Image Processing on tiny-gpu
Published:
This assignment is intended for prospective undergraduate researchers. If you are a prospective graduate researcher, please refer to the AI Hardware Task or the NTT Task. This task introduces you to GPU-style parallel programming using a simplified system. You will implement a basic image processing application, execute it on a minimal GPU platform, and evaluate its behavior and performance.
The goal is to assess your ability to:
- Understand a new system quickly
- Map a real-world problem to parallel execution
- Reason about performance and system limitations
Tiny-GPU Setup
tiny-gpu is a minimal, educational GPU-like system designed to demonstrate the fundamentals of parallel execution. Unlike modern GPUs, it is intentionally simplified and lacks many performance optimizations and features. This makes it easier to understand how threads are scheduled, how memory is accessed, and how parallel workloads are structured. In this assignment, you will use tiny-gpu as a platform to map a simple real-world computation onto a parallel execution model.
Clone and build the tiny-gpu repository:
git clone https://github.com/adam-maj/tiny-gpu.git
cd tiny-gpu
Follow the repository instructions to compile and run the provided examples. As you do this, familiarize your self with cocotb python based testbench environment and briefly examine how GPU kernels are written and executed. Focus on understanding how threads are launched and how work is divided across them. You are not expected to fully understand the system internals, just enough to modify and run your own kernel.
Task: Image Brightness Adjustment
You will implement a simple image processing operation: increasing the brightness of a grayscale image.
For each pixel:
\[output(x, y) = \min(255, input(x, y) + k)\]where:
- \(input(x, y)\) is the original pixel value (0–255)
- \(k\) is a constant brightness factor (e.g., 30–80)
- The result must be clamped to 255
You may consider the following for your implementation:
- Represent the image as a 1D or 2D array
- Assign one thread per pixel
- Each thread:
- Reads one pixel
- Applies the brightness operation
- Writes the result back
- Your implementation should:
- Work for multiple image sizes
- Produce correct output (proper clamping)
- Be clearly structured and documented everything in a repository
Performance Evaluation
You may use following two images for your evalautions.

Run your brightness-adjustment kernel using multiple image sizes, for example:
| Image Size | Number of Pixels | tiny-gpu Execution Time |
|---|---|---|
| 64×64 | 4,096 | |
| 128×128 | 16,384 |
Report the following:
- Whether the output is correct, you may use python unit testing for this.

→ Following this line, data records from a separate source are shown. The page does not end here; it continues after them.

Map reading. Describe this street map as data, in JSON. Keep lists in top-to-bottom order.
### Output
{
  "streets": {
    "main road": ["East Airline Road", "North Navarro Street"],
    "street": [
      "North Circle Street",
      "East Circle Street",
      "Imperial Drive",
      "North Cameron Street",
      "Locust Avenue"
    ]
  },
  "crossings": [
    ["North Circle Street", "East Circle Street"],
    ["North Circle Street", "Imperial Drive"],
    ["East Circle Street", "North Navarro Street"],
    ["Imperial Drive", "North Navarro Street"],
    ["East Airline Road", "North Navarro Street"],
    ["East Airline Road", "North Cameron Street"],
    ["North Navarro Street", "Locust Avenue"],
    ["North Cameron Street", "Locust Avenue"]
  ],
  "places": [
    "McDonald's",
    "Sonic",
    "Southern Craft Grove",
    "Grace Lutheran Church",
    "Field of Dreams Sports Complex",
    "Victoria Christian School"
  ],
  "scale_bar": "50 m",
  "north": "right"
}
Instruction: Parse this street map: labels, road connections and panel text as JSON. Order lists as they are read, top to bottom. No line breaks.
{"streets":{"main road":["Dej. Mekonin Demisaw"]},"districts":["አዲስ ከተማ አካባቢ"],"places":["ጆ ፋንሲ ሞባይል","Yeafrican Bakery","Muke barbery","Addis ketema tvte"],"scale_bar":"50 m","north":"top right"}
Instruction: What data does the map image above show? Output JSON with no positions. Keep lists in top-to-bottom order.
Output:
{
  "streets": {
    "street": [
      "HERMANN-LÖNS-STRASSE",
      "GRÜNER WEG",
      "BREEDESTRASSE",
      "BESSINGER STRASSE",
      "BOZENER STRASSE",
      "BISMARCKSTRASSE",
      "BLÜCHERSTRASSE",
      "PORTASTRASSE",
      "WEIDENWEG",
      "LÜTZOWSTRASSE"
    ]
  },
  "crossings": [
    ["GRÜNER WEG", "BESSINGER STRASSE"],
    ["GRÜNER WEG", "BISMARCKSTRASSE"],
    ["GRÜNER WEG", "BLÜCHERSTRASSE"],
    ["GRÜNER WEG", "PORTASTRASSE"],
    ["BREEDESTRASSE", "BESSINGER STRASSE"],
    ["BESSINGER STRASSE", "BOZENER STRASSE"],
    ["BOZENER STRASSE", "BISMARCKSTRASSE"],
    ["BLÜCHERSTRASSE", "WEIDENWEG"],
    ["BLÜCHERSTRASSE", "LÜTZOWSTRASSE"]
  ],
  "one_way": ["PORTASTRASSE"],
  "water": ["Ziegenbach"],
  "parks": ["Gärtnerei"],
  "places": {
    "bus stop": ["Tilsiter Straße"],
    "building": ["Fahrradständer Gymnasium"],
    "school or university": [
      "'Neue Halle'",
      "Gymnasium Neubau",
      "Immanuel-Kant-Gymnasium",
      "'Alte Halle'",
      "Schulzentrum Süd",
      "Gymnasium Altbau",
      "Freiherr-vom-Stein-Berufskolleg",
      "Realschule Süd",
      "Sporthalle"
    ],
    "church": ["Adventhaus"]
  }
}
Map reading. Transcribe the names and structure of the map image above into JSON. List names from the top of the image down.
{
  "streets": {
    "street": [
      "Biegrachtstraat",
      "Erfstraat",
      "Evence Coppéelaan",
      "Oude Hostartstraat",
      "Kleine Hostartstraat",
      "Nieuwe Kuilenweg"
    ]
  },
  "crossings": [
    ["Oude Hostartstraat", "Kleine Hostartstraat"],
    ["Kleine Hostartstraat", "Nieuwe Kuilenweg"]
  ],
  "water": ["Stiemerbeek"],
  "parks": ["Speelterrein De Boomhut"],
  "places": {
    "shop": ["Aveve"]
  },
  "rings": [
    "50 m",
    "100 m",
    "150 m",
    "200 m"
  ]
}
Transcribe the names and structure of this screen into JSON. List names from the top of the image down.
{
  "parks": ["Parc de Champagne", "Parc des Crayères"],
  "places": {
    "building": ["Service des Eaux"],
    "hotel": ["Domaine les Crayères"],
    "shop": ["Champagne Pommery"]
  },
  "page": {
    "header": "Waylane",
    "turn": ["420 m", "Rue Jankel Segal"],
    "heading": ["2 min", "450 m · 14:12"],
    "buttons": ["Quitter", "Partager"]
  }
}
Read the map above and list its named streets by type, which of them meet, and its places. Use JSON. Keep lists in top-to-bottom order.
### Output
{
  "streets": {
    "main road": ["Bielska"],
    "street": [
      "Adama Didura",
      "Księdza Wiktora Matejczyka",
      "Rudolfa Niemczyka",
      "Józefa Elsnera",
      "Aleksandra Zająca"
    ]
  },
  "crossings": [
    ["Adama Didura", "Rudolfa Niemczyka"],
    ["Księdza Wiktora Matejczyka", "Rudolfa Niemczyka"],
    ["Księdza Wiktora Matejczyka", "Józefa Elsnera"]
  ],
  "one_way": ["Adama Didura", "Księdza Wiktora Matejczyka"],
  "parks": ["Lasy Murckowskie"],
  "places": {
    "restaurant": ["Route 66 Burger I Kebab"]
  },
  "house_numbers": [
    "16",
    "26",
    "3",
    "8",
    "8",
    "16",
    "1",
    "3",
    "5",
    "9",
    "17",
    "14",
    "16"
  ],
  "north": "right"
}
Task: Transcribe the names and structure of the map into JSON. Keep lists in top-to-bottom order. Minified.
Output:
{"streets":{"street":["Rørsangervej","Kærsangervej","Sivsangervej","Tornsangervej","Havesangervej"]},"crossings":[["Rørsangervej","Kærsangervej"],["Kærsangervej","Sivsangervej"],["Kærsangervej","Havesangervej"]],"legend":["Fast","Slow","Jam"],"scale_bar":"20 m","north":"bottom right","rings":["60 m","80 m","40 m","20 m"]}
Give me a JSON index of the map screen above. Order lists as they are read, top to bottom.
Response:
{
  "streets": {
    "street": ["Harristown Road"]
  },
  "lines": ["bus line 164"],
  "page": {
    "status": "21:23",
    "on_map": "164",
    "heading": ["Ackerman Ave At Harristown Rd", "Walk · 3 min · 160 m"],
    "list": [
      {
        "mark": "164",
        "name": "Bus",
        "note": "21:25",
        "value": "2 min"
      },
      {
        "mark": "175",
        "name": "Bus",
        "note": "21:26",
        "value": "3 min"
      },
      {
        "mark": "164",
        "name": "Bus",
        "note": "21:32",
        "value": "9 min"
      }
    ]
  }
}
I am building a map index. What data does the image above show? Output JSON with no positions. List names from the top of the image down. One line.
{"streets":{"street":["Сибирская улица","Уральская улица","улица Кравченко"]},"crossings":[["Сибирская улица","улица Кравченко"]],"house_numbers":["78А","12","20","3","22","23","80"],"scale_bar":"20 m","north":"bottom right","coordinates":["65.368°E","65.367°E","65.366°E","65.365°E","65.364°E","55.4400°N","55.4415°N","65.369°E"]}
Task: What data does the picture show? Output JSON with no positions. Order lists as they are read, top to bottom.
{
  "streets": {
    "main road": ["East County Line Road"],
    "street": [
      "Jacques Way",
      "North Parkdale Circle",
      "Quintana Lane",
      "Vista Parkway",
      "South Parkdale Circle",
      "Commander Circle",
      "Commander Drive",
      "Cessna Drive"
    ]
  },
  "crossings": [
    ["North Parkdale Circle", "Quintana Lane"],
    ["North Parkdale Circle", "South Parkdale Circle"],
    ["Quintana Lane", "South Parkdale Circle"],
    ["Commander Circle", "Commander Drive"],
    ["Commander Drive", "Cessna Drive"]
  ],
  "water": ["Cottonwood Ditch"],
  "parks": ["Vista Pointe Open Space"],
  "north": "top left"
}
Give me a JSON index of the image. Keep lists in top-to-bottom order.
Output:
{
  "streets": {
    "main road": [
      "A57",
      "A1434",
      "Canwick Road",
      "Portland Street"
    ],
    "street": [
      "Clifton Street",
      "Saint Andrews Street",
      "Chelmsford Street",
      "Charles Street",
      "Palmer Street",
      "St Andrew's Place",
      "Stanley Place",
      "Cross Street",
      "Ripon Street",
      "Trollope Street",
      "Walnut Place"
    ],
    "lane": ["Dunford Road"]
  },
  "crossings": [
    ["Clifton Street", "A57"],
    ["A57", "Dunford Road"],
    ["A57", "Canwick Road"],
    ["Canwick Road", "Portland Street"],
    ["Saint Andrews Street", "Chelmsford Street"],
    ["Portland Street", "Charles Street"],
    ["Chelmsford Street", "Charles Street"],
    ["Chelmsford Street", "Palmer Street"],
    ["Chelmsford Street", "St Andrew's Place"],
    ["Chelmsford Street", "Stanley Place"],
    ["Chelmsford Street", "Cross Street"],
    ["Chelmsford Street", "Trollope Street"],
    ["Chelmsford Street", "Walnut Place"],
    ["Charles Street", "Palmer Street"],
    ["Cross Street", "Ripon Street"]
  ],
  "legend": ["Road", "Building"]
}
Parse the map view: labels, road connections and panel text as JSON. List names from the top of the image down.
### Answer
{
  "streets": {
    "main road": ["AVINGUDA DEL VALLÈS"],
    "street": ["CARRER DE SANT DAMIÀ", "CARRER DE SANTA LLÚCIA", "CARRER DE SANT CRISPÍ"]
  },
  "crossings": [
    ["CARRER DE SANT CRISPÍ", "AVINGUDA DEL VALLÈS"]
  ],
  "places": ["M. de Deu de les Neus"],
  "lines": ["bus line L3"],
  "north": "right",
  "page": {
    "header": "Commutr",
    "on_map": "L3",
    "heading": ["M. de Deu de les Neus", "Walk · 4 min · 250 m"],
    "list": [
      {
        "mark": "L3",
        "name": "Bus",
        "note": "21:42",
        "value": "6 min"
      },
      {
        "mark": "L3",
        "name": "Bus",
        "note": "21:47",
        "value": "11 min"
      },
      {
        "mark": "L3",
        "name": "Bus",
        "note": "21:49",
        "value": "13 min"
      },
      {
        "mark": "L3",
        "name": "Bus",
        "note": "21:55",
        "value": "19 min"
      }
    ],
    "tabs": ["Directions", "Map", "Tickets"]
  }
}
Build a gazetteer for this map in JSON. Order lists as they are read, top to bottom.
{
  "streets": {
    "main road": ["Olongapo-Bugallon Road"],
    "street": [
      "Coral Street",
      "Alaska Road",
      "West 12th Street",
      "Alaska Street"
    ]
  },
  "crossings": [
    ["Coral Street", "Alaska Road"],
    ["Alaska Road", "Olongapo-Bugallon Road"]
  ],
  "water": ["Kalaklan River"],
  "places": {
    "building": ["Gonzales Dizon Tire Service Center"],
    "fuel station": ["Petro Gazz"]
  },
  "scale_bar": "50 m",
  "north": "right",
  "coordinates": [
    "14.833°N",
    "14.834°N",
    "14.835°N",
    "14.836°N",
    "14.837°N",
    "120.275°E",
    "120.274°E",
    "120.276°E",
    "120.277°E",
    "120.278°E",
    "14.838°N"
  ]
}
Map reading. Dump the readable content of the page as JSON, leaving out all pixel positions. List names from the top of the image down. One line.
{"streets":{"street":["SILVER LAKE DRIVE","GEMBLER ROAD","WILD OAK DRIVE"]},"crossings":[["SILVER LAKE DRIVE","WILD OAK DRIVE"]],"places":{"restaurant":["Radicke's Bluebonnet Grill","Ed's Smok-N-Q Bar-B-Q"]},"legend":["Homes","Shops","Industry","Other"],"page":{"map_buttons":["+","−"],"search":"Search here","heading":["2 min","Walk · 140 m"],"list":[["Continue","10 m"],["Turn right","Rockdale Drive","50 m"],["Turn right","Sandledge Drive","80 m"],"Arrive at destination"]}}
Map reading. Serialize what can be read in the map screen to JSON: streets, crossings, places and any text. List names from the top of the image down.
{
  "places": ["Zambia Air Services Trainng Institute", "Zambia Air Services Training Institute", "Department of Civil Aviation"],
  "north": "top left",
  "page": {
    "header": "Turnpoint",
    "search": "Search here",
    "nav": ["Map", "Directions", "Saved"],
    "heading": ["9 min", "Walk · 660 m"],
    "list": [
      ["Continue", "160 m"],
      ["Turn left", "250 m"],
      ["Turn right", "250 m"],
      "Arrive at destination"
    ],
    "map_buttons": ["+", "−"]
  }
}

- How execution time changes with image size
- Any limitations encountered when scaling
Public Artifact Repository
You must create a public repository containing your solution. Repository must include at least following components:
- Source Code
- Testbench
- Input Files
- README.md
Interview Expectation
During the interview, you will be expected to:
- Walk through your implementation
- Explain how pixels are mapped to tiny-gpu threads
- Explain your design decisions
- Discuss trade-offs (e.g., image size, latency, memory access, system limitations)
- Demonstrate your simulation setup
This task is intended as a concise illustration of the core skills expected for this position. It is not designed to have a single “correct” solution. Instead, you are encouraged to explore different design approaches, experiment with trade-offs, and justify the decisions you make.
Focus on demonstrating clarity of thought, sound engineering judgment, and the ability to connect a simple real-world computation to practical hardware execution.
Good luck and happy coding/designing!